Task instructions
Copy out each line containing "lines" from the entries below.

Data for analysis
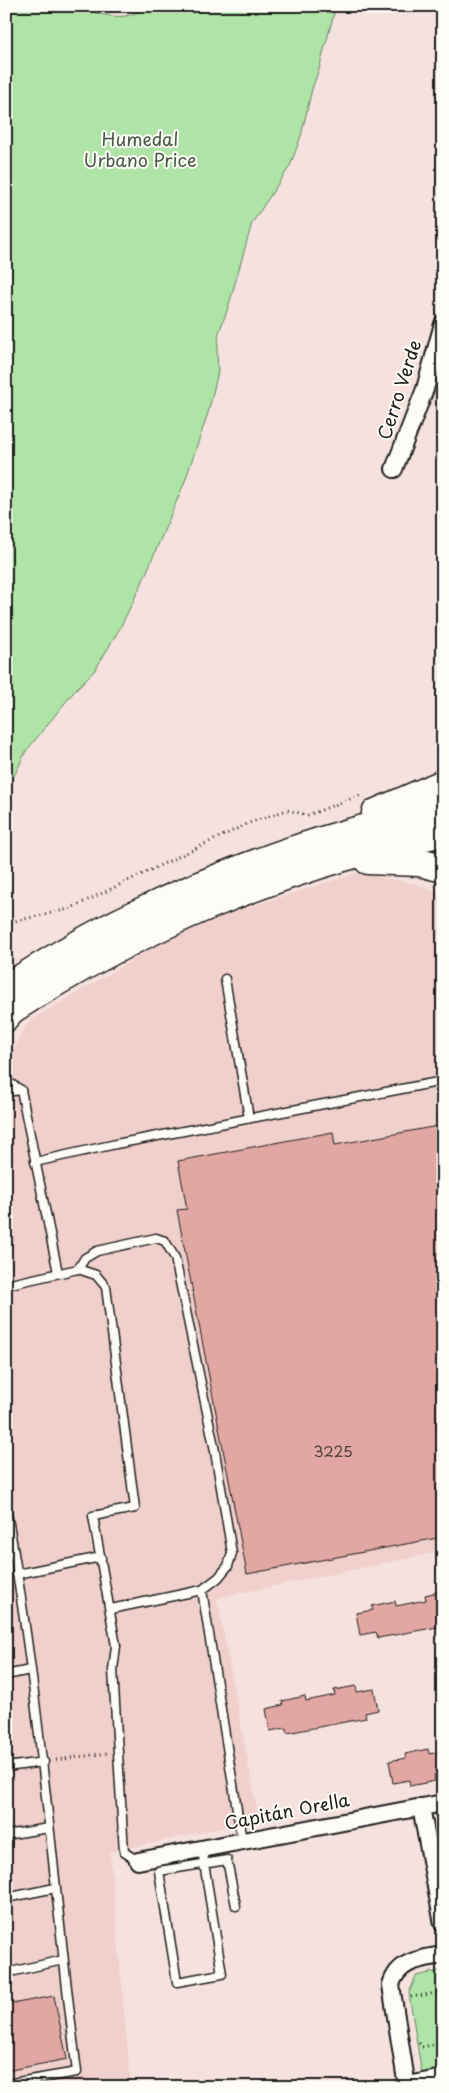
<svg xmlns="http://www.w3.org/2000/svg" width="449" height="2093" font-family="'Playpen Sans',sans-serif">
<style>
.built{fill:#efd0cc}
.park{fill:#aee5a7;stroke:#658062}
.building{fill:#e2a7a3;stroke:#1c1c1c}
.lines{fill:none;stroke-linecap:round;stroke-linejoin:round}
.lane-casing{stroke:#1c1c1c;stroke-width:11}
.street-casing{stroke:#1c1c1c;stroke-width:20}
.secondary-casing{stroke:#1c1c1c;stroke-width:26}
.highway-casing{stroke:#1c1c1c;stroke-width:31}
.path{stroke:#1c1c1c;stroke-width:3;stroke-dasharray:1 4;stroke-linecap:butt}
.lane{stroke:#fdfcf7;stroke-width:8}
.street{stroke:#fdfcf7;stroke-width:16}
.secondary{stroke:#fdfcf7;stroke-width:22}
.highway{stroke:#fdfcf7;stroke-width:28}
.labels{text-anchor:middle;stroke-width:4;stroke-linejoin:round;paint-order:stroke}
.number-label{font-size:15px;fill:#4e3f3e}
.park-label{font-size:18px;fill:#485846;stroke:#fdfcf7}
.street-label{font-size:18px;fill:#1c1c1c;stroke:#fdfcf7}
</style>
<rect width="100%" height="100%" fill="#f5e2de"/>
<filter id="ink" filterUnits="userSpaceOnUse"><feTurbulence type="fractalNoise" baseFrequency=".02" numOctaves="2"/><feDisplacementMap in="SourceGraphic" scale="10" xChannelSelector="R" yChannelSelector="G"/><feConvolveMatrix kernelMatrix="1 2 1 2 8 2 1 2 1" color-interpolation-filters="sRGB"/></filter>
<g filter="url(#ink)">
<polygon class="built" points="357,873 416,884 443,896 443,1551 217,1598 259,1820 110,1852 131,2087 6,2087 6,1103 8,1102 8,1059 28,1022 191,925"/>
<g class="park">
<path d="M6,6C27,6 52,3 73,7C99,12 123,26 146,6H336L319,69L312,89L301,136L290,166L252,223L228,308L219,332L217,353L218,372L208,413L185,481L142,583L120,628L95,670L77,688L26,751L6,793Z"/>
<polygon points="443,1970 443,2087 424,2087 409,1993 416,1976"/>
</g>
<g class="building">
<polygon points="443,1125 443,1537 247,1574 177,1210 187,1209 178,1161 333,1132 335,1145"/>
<polygon points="443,1591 443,1626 378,1638 376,1632 360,1635 356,1613 373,1610 372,1606 395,1601 396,1606 426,1600 425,1595"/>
<polygon points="356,1686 357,1692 374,1689 378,1710 365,1713 366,1718 287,1733 286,1728 270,1731 266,1709 283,1705 282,1701 305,1696 306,1701 335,1695 334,1690"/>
<polygon points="428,1749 429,1754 443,1751 443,1773 434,1775 435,1781 410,1786 409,1780 393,1783 389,1761 406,1758 405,1754"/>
<polygon points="54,1996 67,2059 6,2071 6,2005"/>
</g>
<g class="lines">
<g class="lane-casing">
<g id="lane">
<polyline points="225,979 249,1118"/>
<polyline points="6,1031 18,1017"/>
<polyline points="6,1081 21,1090 58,1273"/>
<polyline points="6,1092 21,1090"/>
<polyline points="35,1162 116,1144 443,1081"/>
<polyline points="6,1198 6,1200"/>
<polyline points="78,1269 85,1258 97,1251 156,1238 165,1241 175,1258 214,1446 232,1553 228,1566 218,1578 202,1590 111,1609"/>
<polyline points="6,1285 78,1269 96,1275 106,1287 135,1508 93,1516 116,1646 113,1670 124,1852 138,1861"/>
<path d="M6,1507C40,1694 53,1884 77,2072L6,2084"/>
<polyline points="17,1574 101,1557"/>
<polyline points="202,1590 242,1841"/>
<polyline points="6,1675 30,1670"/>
<polyline points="6,1767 44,1762"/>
<polyline points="6,1835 49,1828"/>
<polyline points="202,1849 204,1863 222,1974 177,1982 159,1871 227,1860 236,1906"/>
<polyline points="6,1898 55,1888"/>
<polyline points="6,1973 63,1960"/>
</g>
</g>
<g class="street-casing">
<g id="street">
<polyline points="394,469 425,389 443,324"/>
<polyline points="421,1807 443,1924"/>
<polyline points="138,1861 443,1803"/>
<path d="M407,2087L391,1985C398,1960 421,1959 443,1955"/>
</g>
</g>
<g class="secondary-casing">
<polyline id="secondary" points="414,2087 443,2081"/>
</g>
<g class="highway-casing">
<g id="highway">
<polyline points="376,813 443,784"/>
<polyline points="368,860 419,862 443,868"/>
<path d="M6,988C48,962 90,936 135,915C232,868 337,832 443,810"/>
<path d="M6,1013C137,927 289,864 443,832"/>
</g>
</g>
<g class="path">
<polyline points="6,923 69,909 249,823 287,810 308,815 361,795"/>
<polyline points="56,1760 107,1753"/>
<polyline points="411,1997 443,1992"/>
<polyline points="419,2043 422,2047 443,2043"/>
</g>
<use href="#lane" class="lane"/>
<use href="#street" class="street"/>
<use href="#secondary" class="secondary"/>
<use href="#highway" class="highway"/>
</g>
</g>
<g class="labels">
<g class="number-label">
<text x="333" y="1457">3225</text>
</g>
<g class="park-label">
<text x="140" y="146">Humedal<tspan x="140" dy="21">Urbano Price</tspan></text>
</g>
<g class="street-label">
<text transform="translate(400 390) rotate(-72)" y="6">Cerro Verde</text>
<text transform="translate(287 1812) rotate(-11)" y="6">Capitán Orella</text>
</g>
</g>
<rect width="449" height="2093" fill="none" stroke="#fdfcf7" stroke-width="25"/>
<rect x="12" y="12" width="424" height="2068" fill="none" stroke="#1c1c1c" stroke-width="2" filter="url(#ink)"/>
</svg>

Response for this exercise
.lines{fill:none;stroke-linecap:round;stroke-linejoin:round}
<g class="lines">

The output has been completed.